__Task details__.
When the line with "adenocarcinoma (colorectal) stained" appears below, start repeating lines exactly, and keep going through the line with "staining of benign"; add nothing outside that span.

-=-=-=-=-

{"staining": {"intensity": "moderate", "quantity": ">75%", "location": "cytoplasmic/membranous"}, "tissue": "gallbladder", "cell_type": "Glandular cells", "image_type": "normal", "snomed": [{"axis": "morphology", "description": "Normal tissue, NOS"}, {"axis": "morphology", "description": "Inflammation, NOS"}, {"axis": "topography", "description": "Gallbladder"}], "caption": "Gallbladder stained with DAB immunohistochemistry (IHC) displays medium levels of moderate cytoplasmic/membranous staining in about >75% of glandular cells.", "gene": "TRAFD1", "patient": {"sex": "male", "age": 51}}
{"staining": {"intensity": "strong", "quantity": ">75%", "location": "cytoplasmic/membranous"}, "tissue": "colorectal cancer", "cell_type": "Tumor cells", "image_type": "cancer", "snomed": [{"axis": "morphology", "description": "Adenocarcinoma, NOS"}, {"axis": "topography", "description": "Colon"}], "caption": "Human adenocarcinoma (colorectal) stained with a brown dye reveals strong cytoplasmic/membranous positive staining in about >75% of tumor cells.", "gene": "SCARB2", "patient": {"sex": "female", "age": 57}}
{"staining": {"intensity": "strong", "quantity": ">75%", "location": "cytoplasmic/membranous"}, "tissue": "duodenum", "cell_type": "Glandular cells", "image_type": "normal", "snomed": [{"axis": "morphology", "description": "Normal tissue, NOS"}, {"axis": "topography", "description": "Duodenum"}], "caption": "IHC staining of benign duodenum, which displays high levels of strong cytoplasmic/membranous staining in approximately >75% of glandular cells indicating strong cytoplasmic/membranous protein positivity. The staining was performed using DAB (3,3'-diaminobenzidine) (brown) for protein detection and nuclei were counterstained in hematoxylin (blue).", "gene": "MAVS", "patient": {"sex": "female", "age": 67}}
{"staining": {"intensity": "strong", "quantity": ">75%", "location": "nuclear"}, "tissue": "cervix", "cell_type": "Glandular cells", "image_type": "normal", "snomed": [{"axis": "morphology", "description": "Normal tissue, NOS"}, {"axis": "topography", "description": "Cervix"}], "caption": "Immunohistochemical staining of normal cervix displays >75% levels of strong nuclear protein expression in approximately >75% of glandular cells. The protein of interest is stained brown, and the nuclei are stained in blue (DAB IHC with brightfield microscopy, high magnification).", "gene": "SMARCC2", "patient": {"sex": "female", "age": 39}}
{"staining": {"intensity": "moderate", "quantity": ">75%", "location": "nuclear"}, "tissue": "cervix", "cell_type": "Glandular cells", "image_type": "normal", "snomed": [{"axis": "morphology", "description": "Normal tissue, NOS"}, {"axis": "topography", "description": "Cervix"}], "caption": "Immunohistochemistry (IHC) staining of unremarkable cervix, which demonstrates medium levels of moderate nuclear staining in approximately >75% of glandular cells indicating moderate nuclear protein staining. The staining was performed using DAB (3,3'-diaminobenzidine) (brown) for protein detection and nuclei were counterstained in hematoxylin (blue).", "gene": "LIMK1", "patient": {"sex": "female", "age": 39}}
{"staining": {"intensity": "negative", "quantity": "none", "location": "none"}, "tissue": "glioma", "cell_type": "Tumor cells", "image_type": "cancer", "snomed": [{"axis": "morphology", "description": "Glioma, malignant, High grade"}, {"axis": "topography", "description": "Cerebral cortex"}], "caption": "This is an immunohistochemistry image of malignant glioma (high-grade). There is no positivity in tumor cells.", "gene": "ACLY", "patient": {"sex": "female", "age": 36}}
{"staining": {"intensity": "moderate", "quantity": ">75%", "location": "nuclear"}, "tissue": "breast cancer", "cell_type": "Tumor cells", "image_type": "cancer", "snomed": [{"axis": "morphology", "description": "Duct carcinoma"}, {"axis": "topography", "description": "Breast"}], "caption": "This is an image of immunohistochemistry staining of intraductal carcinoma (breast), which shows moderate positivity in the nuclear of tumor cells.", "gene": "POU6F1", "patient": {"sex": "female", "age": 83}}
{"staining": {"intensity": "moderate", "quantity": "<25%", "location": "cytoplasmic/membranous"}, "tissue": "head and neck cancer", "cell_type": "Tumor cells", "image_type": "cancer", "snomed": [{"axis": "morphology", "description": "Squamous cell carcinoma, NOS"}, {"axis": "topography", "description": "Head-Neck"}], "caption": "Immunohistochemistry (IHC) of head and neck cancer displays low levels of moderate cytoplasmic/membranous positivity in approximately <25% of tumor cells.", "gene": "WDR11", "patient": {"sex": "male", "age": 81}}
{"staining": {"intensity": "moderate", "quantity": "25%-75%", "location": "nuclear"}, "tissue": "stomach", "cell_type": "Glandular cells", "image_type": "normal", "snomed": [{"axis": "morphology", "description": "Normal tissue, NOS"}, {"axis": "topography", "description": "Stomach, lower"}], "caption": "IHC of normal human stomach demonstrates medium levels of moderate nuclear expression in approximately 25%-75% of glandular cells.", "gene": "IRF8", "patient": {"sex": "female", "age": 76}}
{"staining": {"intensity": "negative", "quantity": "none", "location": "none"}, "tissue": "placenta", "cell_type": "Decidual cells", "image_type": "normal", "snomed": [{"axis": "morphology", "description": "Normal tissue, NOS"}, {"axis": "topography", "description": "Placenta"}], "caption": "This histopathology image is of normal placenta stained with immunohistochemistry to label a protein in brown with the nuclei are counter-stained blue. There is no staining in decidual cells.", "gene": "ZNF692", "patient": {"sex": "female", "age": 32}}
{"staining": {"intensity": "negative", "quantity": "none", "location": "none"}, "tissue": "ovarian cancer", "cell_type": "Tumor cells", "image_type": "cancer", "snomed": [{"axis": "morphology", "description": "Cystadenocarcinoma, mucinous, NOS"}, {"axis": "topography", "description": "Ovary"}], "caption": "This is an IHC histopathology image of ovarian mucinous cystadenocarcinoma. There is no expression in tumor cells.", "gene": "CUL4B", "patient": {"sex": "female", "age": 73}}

-=-=-=-=-

__Exercise result__.
{"staining": {"intensity": "strong", "quantity": ">75%", "location": "cytoplasmic/membranous"}, "tissue": "colorectal cancer", "cell_type": "Tumor cells", "image_type": "cancer", "snomed": [{"axis": "morphology", "description": "Adenocarcinoma, NOS"}, {"axis": "topography", "description": "Colon"}], "caption": "Human adenocarcinoma (colorectal) stained with a brown dye reveals strong cytoplasmic/membranous positive staining in about >75% of tumor cells.", "gene": "SCARB2", "patient": {"sex": "female", "age": 57}}
{"staining": {"intensity": "strong", "quantity": ">75%", "location": "cytoplasmic/membranous"}, "tissue": "duodenum", "cell_type": "Glandular cells", "image_type": "normal", "snomed": [{"axis": "morphology", "description": "Normal tissue, NOS"}, {"axis": "topography", "description": "Duodenum"}], "caption": "IHC staining of benign duodenum, which displays high levels of strong cytoplasmic/membranous staining in approximately >75% of glandular cells indicating strong cytoplasmic/membranous protein positivity. The staining was performed using DAB (3,3'-diaminobenzidine) (brown) for protein detection and nuclei were counterstained in hematoxylin (blue).", "gene": "MAVS", "patient": {"sex": "female", "age": 67}}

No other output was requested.